[WRITTEN TASK]: Line by line, set down the records exactly as they appear below.
─── RECORDS SUPPLIED ───
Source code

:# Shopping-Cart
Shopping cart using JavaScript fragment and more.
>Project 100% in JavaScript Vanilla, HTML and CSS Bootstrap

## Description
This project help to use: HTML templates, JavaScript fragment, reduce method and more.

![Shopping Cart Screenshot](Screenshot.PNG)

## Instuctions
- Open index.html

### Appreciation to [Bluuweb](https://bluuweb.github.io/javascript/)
───
[SOLUTION TO THE EXERCISE]:
Source code

:# Shopping-Cart
Shopping cart using JavaScript fragment and more.
>Project 100% in JavaScript Vanilla, HTML and CSS Bootstrap

## Description
This project help to use: HTML templates, JavaScript fragment, reduce method and more.

![Shopping Cart Screenshot](Screenshot.PNG)

## Instuctions
- Open index.html

### Appreciation to [Bluuweb](https://bluuweb.github.io/javascript/)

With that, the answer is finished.